• _WHAT THE TASK ASKS_
Gather every line of the entries below that contains the word "Котов", and copy each such line in full. Case counts when matching.

• _INFORMATION PROVIDED_
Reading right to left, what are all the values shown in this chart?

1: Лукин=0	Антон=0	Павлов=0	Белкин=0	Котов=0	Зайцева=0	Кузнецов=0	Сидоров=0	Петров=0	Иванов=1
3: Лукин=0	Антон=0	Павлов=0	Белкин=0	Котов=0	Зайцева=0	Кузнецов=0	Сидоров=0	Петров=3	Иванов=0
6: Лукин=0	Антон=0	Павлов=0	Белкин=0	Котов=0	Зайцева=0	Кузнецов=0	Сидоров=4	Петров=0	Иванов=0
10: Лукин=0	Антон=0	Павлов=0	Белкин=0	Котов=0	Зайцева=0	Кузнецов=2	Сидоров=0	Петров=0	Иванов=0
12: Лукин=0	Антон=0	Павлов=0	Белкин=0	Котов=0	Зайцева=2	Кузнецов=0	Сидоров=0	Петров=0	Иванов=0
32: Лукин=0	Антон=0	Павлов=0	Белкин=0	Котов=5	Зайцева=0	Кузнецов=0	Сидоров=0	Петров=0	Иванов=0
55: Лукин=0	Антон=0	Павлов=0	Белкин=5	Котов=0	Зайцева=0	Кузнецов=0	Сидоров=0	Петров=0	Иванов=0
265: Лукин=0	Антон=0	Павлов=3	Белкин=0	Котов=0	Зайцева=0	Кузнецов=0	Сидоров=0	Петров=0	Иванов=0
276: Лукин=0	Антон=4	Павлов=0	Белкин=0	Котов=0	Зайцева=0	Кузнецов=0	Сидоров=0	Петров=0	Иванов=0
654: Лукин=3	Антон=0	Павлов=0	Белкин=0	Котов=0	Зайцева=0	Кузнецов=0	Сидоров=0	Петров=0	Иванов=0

---

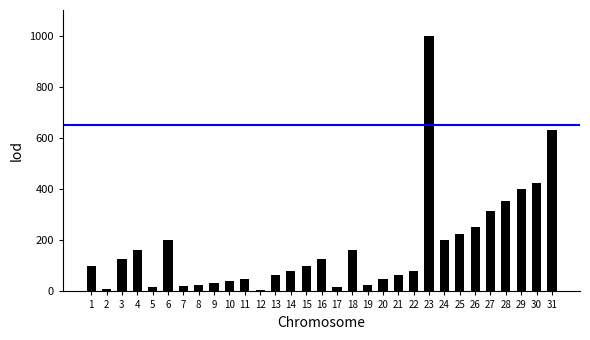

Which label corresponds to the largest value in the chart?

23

• _RESPONSE TO THIS TASK_
1: Лукин=0	Антон=0	Павлов=0	Белкин=0	Котов=0	Зайцева=0	Кузнецов=0	Сидоров=0	Петров=0	Иванов=1
3: Лукин=0	Антон=0	Павлов=0	Белкин=0	Котов=0	Зайцева=0	Кузнецов=0	Сидоров=0	Петров=3	Иванов=0
6: Лукин=0	Антон=0	Павлов=0	Белкин=0	Котов=0	Зайцева=0	Кузнецов=0	Сидоров=4	Петров=0	Иванов=0
10: Лукин=0	Антон=0	Павлов=0	Белкин=0	Котов=0	Зайцева=0	Кузнецов=2	Сидоров=0	Петров=0	Иванов=0
12: Лукин=0	Антон=0	Павлов=0	Белкин=0	Котов=0	Зайцева=2	Кузнецов=0	Сидоров=0	Петров=0	Иванов=0
32: Лукин=0	Антон=0	Павлов=0	Белкин=0	Котов=5	Зайцева=0	Кузнецов=0	Сидоров=0	Петров=0	Иванов=0
55: Лукин=0	Антон=0	Павлов=0	Белкин=5	Котов=0	Зайцева=0	Кузнецов=0	Сидоров=0	Петров=0	Иванов=0
265: Лукин=0	Антон=0	Павлов=3	Белкин=0	Котов=0	Зайцева=0	Кузнецов=0	Сидоров=0	Петров=0	Иванов=0
276: Лукин=0	Антон=4	Павлов=0	Белкин=0	Котов=0	Зайцева=0	Кузнецов=0	Сидоров=0	Петров=0	Иванов=0
654: Лукин=3	Антон=0	Павлов=0	Белкин=0	Котов=0	Зайцева=0	Кузнецов=0	Сидоров=0	Петров=0	Иванов=0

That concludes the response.